Meatbased Snacks

Meat snack sales have grown steadily through the 1980s and now account for roughly 5% of the salted snack market. Major constituents of the segment are beef sticks, beef jerky, and popped pork skins.

Popped Pork Skins

Popped pork skins are produced from diced, rendered green pork skins. After a hot brine dip, skins are drained, cooled and diced into 0.5-1-in. pieces. Diced skins must be rendered, to remove fat and moisture. Skins are rendered by heating at 230-240°F in oil or lard that contains antioxidants and antifoaming agents (17). After 4 h or so of rendering, the diced pellets rise and are removed. Following cooling and draining the pellets are fried at 400-425°F to create a puffed product.

Jerky

Jerky probably has its origins with native Americans who simply stripped or jerked the muscle from game animals and dried it slowly in the wind or sun or over smoky fires. This has evolved to a process where beef is marinated, optionally smoked, and carefully dried. Restructured jerkys, made from ground meat, are gaining in popularity owing to ease of manufacture. Ground meat is mixed with curing aids, seasonings such as pepper and garlic, sugar, salt, dextrose, sodium nitrite and sodium erythorbate and extruded or formed into thin strips. Formed strips, which may be frozen are cured and dried for approximately 12 h at 150°F (18).

Beef Sticks

Beef sticks and other related meat stick products such as snack-size pepperoni are classified as fermented sausages. However, some meat snack sticks are acidulated, often with glucose-<5-lactone to achieve the desired pH and sharp taste.

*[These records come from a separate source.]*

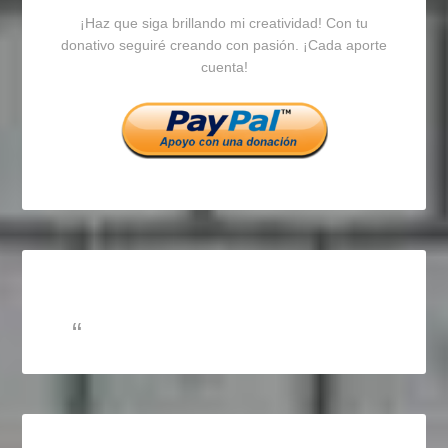
¡Haz que siga brillando mi creatividad! Con tu
en
en
en
donativo seguiré creando con pasión. ¡Cada aporte
cuenta!
Facebook
Twitter
Instagram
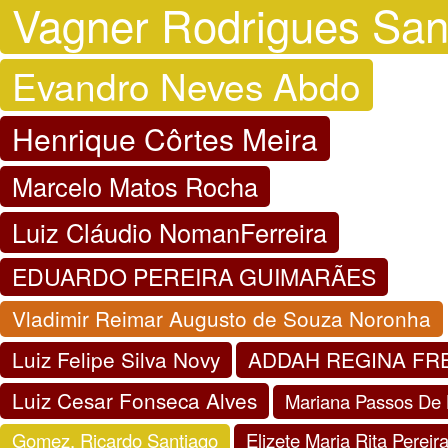
Vagner Rodrigues San
Evandro Neves Abdo
Henrique Côrtes Meira
Marcelo Matos Rocha
Luiz Cláudio NomanFerreira
EDUARDO PEREIRA GUIMARÃES
Vladimir Reimar Augusto de Souza Noronha
Luiz Felipe Silva Novy
ADDAH REGINA FR
Luiz Cesar Fonseca Alves
Mariana Passos De
Gomez, Ricardo Santiago
Elizete Maria Rita Pereir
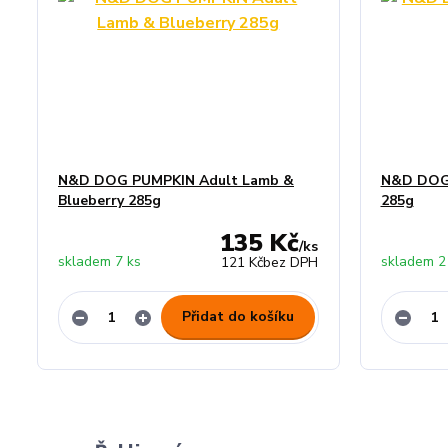
N&D DOG PUMPKIN Adult Lamb &
N&D DOG 
Blueberry 285g
285g
135 Kč
/
ks
skladem 7 ks
skladem 2
121 Kč
bez DPH
Přidat do košíku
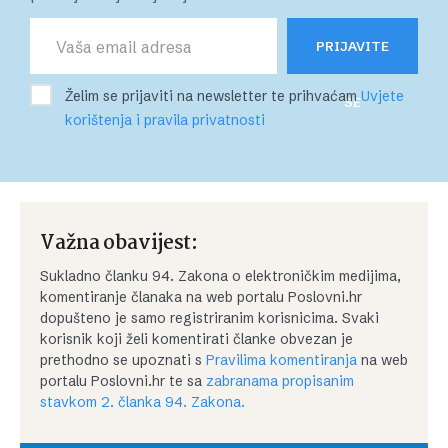
PRIJAVITE
Želim se prijaviti na newsletter te prihvaćam
Uvjete
SE
korištenja i pravila privatnosti
Važna obavijest:
Sukladno članku 94. Zakona o elektroničkim medijima,
komentiranje članaka na web portalu Poslovni.hr
dopušteno je samo registriranim korisnicima. Svaki
korisnik koji želi komentirati članke obvezan je
prethodno se upoznati s
Pravilima komentiranja
na web
portalu Poslovni.hr te sa
zabranama propisanim
stavkom 2. članka 94. Zakona.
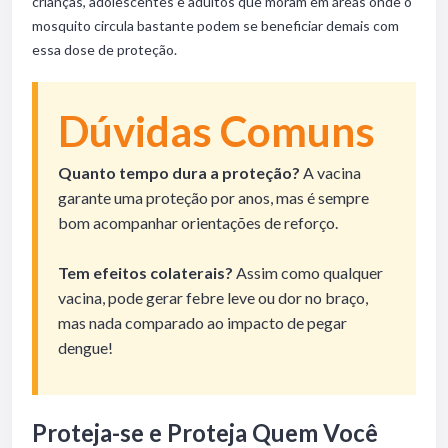
crianças, adolescentes e adultos que moram em áreas onde o
mosquito circula bastante podem se beneficiar demais com
essa dose de proteção.
Dúvidas Comuns
Quanto tempo dura a proteção?
A vacina
garante uma proteção por anos, mas é sempre
bom acompanhar orientações de reforço.
Tem efeitos colaterais?
Assim como qualquer
vacina, pode gerar febre leve ou dor no braço,
mas nada comparado ao impacto de pegar
dengue!
Proteja-se e Proteja Quem Você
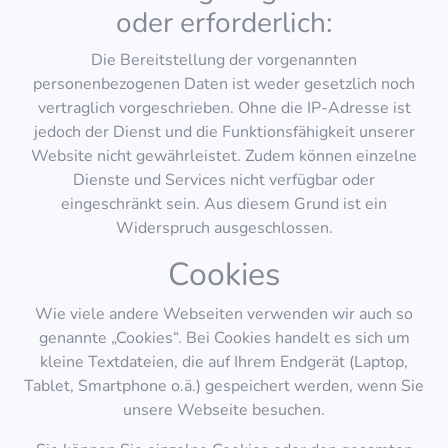
oder erforderlich:
Die Bereitstellung der vorgenannten
personenbezogenen Daten ist weder gesetzlich noch
vertraglich vorgeschrieben. Ohne die IP-Adresse ist
jedoch der Dienst und die Funktionsfähigkeit unserer
Website nicht gewährleistet. Zudem können einzelne
Dienste und Services nicht verfügbar oder
eingeschränkt sein. Aus diesem Grund ist ein
Widerspruch ausgeschlossen.
Cookies
Wie viele andere Webseiten verwenden wir auch so
genannte „Cookies“. Bei Cookies handelt es sich um
kleine Textdateien, die auf Ihrem Endgerät (Laptop,
Tablet, Smartphone o.ä.) gespeichert werden, wenn Sie
unsere Webseite besuchen.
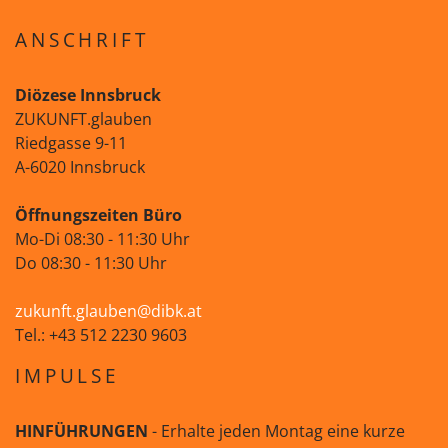
ANSCHRIFT
Diözese Innsbruck
ZUKUNFT.glauben
Riedgasse 9-11
A-6020 Innsbruck
Öffnungszeiten Büro
Mo-Di 08:30 - 11:30 Uhr
Do 08:30 - 11:30 Uhr
zukunft.glauben@dibk.at
Tel.: +43 512 2230 9603
IMPULSE
HINFÜHRUNGEN
- Erhalte jeden Montag eine kurze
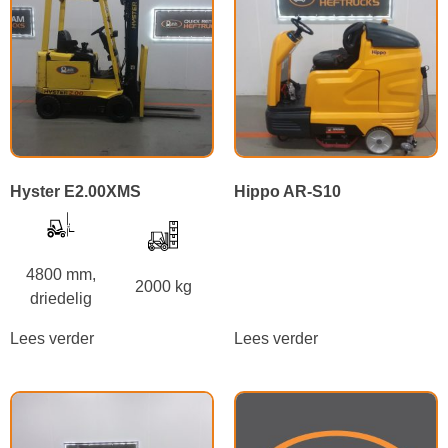
Hyster E2.00XMS
Hippo AR-S10
4800 mm,
2000 kg
driedelig
Lees verder
Lees verder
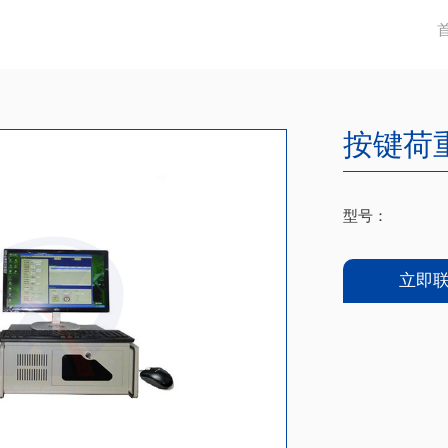
按键荷
型号：
立即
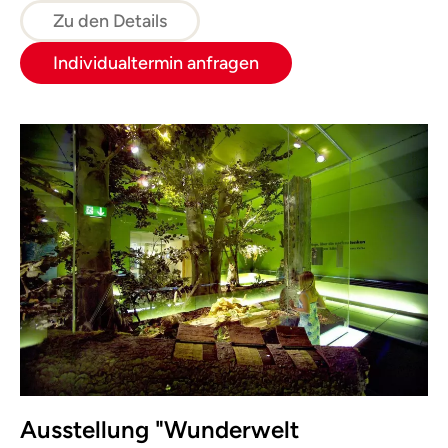
Zu den Details
Individualtermin anfragen
Ausstellung "Wunderwelt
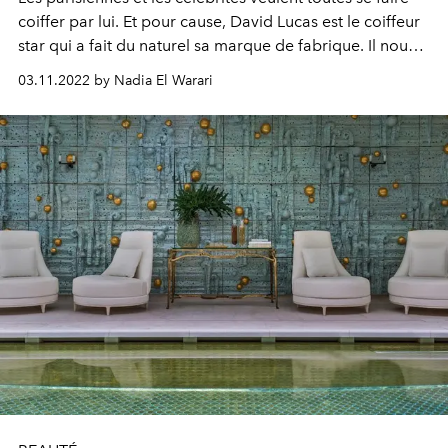
coiffer par lui. Et pour cause, David Lucas est le coiffeur
star qui a fait du naturel sa marque de fabrique. Il nous a
parlé de ses techniques et de ses produits de soins.
03.11.2022 by Nadia El Warari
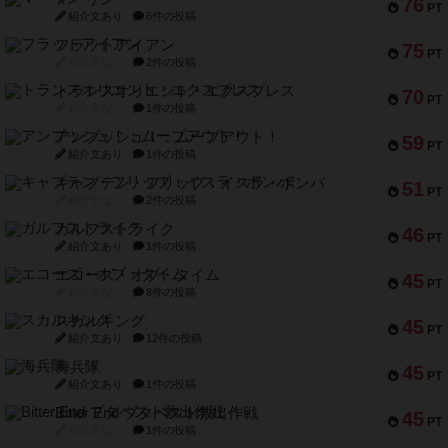
76
PT
紹介文あり
6件の投稿
フラットアイアン
75
PT
紹介文なし
2件の投稿
トランスオリエント・エクスプレス
70
PT
紹介文なし
1件の投稿
アンブッシュ！：ムーブアウト！
59
PT
紹介文あり
1件の投稿
キャプテン・フリップ：イスラ・ボンバ
51
PT
紹介文なし
2件の投稿
ガルフストライク
46
PT
紹介文あり
1件の投稿
エコーズ・オブ・タイム
45
PT
紹介文なし
8件の投稿
スカルキング
45
PT
紹介文あり
12件の投稿
海兵隊
45
PT
紹介文あり
1件の投稿
Bitter End ブタペスト救出作戦
45
PT
紹介文なし
1件の投稿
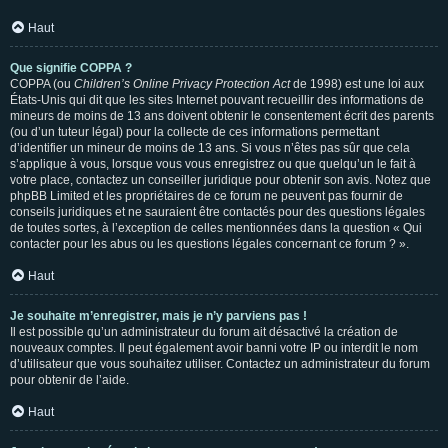
Haut
Que signifie COPPA ?
COPPA (ou
Children’s Online Privacy Protection Act
de 1998) est une loi aux
États-Unis qui dit que les sites Internet pouvant recueillir des informations de
mineurs de moins de 13 ans doivent obtenir le consentement écrit des parents
(ou d’un tuteur légal) pour la collecte de ces informations permettant
d’identifier un mineur de moins de 13 ans. Si vous n’êtes pas sûr que cela
s’applique à vous, lorsque vous vous enregistrez ou que quelqu’un le fait à
votre place, contactez un conseiller juridique pour obtenir son avis. Notez que
phpBB Limited et les propriétaires de ce forum ne peuvent pas fournir de
conseils juridiques et ne sauraient être contactés pour des questions légales
de toutes sortes, à l’exception de celles mentionnées dans la question « Qui
contacter pour les abus ou les questions légales concernant ce forum ? ».
Haut
Je souhaite m’enregistrer, mais je n’y parviens pas !
Il est possible qu’un administrateur du forum ait désactivé la création de
nouveaux comptes. Il peut également avoir banni votre IP ou interdit le nom
d’utilisateur que vous souhaitez utiliser. Contactez un administrateur du forum
pour obtenir de l’aide.
Haut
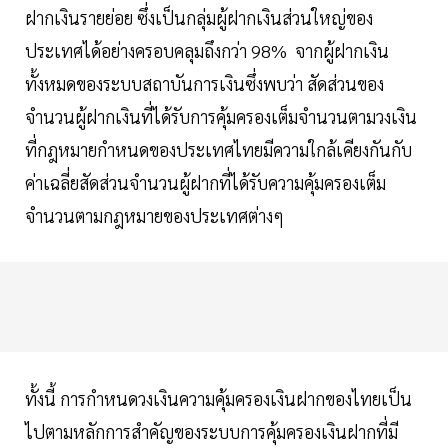
ฝากเงินรายย่อย ซึ่งเป็นกลุ่มผู้ฝากเงินส่วนใหญ่ของ
ประเทศได้อย่างครอบคลุมถึงกว่า 98% จากผู้ฝากเงิน
ทั้งหมดของระบบสถาบันการเงินซึ่งพบว่า สัดส่วนของ
จำนวนผู้ฝากเงินที่ได้รับการคุ้มครองเต็มจำนวนตามวงเงิน
ที่กฎหมายกำหนดของประเทศไทยมีความใกล้เคียงกันกับ
ค่าเฉลี่ยสัดส่วนจำนวนผู้ฝากที่ได้รับความคุ้มครองเต็ม
จำนวนตามกฎหมายของประเทศต่างๆ
ทั้งนี้ การกำหนดวงเงินความคุ้มครองเงินฝากของไทยเป็น
ไปตามหลักการสำคัญของระบบการคุ้มครองเงินฝากที่มี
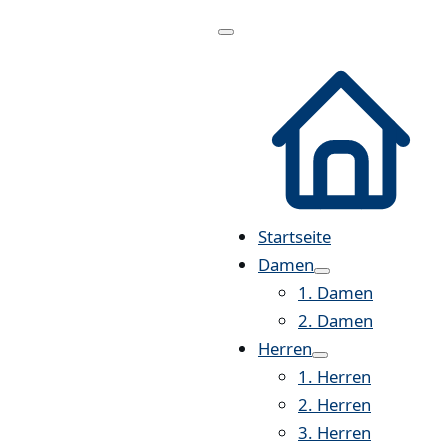
Menü
öffnen
Startseite
Damen
1. Damen
2. Damen
Herren
1. Herren
2. Herren
3. Herren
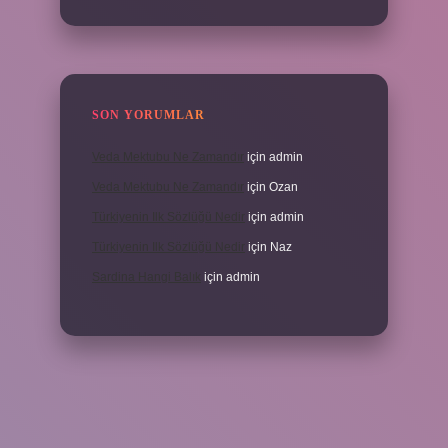
SON YORUMLAR
Veda Mektubu Ne Zamandır
için
admin
Veda Mektubu Ne Zamandır
için
Ozan
Türkiyenin Ilk Sözlüğü Nedir
için
admin
Türkiyenin Ilk Sözlüğü Nedir
için
Naz
Sardina Hangi Balık
için
admin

Chilled meat (32-34°F) is ground or chopped with a silent cutter into coarse pieces. Salt, spices, flavorings, curing salts and a fermentable carbohydrate such as dextrose is blended in along with a lactic acid starter culture, or Aw acidulant. In preparing fermented sausages it is crucial to control the amount of carbohydrate and the distribution of the starter culture (19). Good distribution ensures uniformity, whereas the amount of dextrose dictates the final pH. After stuffing, the sausages ferment at temperatures that range from 65 to 120°F but typically 90 to 110°F depending on the culture. Sausages can be stuffed into strippable cellulose casings or coextruded into reconstituted collagen. The end of fermentation is signaled by achievement of the final desired pH, eg, 4.8. Following fermentation, which may include smoking, the sticks are dried. Drying temperatures vary considerably. However, sausages that contain pork must reach an internal temperature of 137°F to destroy trichinae parasites (19).